The school year is barreling closer and I'm wresting again with major mommy guilt. Say what you will about how adaptable kids are, I get it, but that doesn't take away the aches and pangs of guilt I feel most days I'm away from him.
Yes, there are days that I don't feel that ache. And then I feel guilty about that, too.
Anyone who knows me knows how passionate I am about my work and how much I love my job. Before having children I was always the last one out the door, staying until it was dark outside knowing full well I'd never recover all that overtime. I didn't care - there was just so much to do. I was (and still am) hyper-motivated about innovating programs and teaching. Especially as it pertains to getting messy.
Now that I've built an incredible program, brick by brick (or more accurately leaf by leaf), that same ambition grows. In fact, it's insatiable.
Given the work that I do as an educator, I feel proud. Proud of the profound and lasting effects my work has on students, families and other educators. My work also plays a great role in my own child's life when he enters our nature preschool next year. This is more than just a job. It is how I define myself and how I share my values with the community. I have an amazing career that goes beyond punching a clock, collecting a paycheck and racing like a bat out of hell when it's five.

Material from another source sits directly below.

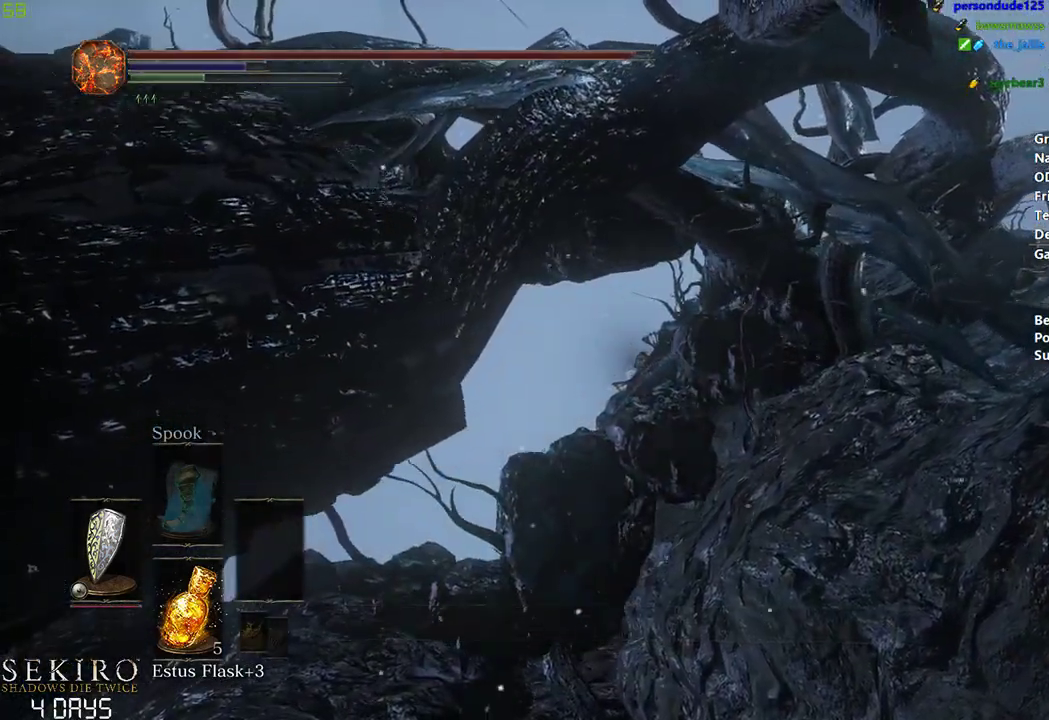
{"buttons": ["B"], "left_stick": "center", "right_stick": "center", "events": []}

There you have the dynamic. When I'm not with E or thinking about spending time with him and my husband, then I'm obsessing (and dreaming) about work.
With the on-going reminder of the graduate coursework I put on the shelf nine years ago, and then revisiting the idea again last fall, I continue to struggle with my work family balance. I long to further my career so that my reach goes beyond the one program I've created. I want my reach to be national. International. And I'm not far off from achieving those goals. The more I work with educators, the greater impact my vision will have.
So I'm longing to complete my Masters coursework, once and for all. Well, until I go on to pursue my Doctorate.
And then I'll go back as a feisty little old lady and get that MFA in painting.
Did I mention I completed those three painting commissions? They are finally out the door! But I digress...
The point is, I always want to thinking long term. I have a lot of career left! But this fight in me to do more with my career is always tempered with the guilt and struggle of more time away from my son. In this case, it's only three hours of class. But it's an intense three hours on top of a day away from him at work first. And that three hours means more childcare or juggling with my husband on top of our crazy opposite schedules.
How do you put the brakes on a career at the exact moment in time when momentum is at its greatest? How do you explain that urgency to people around you that can't recognize the power and potential of this ambition? How do you justify or reconcile more demands of mommy's time with an overworked husband and a toddler at home?
Ah the demands of a modern mommy. Oh cheese.